The court ruled the law unconstitutional. One could say that Group Y won and Group X lost, although it's not clear from the story what role the briefs played in the decision. I don't know what other evidence was presented; I don't even know necessarily that the judges even read the briefs.
But here's the other part of the story. The Northwestern Law Review later published an article suggesting that the court should pay more attention to the claims of Group X than Group Y because Group X had published more articles and had published more in "top-tier" journals.
There is a venerable term for this type of argument: ad hominem.
The article doesn't claim to have found an error in the analysis in Group Y's brief, or pick bones with the way Group Y collected their data. No, the argument presented is we're bigger big shots than the big shots on the other side, so the court should have believed us instead of them. This is by definition an ad hominem argument because the identity of the disputants is made an issue rather than the content of the argument.
The Northwestern article includes this amusing footnote: "In the interest of full disclosure, note that we disagree with much of the information contained in the Millett [i.e., Group Y's] Brief." This is amusing because a full disclosure would have mentioned that not only do the three article authors "disagree" with the Millett Brief, but two of them were actually members of Group X that authored the opposing brief. Instead they present themselves as merely concerned bystanders.

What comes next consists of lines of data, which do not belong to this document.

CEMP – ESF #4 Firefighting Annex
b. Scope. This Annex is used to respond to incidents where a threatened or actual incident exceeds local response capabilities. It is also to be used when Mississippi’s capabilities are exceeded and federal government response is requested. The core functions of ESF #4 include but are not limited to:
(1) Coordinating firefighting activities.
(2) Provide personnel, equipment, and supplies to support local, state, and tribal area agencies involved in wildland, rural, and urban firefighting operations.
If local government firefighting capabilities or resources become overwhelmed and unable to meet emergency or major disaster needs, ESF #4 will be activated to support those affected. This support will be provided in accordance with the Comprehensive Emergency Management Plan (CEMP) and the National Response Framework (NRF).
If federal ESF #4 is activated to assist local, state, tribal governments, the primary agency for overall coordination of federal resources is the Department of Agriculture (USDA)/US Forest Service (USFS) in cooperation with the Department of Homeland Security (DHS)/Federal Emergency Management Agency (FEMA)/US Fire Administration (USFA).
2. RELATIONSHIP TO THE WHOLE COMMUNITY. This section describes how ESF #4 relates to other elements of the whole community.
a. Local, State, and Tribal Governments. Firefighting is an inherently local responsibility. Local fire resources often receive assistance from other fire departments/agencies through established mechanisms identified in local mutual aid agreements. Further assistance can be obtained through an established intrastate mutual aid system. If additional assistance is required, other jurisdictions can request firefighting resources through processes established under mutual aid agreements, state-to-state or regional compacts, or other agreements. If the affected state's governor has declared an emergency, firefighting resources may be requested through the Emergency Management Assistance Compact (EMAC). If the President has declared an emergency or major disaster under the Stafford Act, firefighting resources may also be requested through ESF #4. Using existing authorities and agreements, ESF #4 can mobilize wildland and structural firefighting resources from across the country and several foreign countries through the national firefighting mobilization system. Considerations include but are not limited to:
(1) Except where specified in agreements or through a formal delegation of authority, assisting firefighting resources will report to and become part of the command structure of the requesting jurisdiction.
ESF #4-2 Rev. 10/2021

With this in mind, I can't help but be reminded of the ending of the movie Annie Hall, wherein Woody Allen's Alvy Singer rewrites his real-life break-up with his girlfriend Annie as a play, only changing the ending so that Annie comes back to him. To be fair, the authors might be less concerned with stewing over past losses than influencing the upcoming Supreme Court review of the case. I still think their time would be better spent in coming up with more persuasive data and analysis than attacking the reputations of their opponents.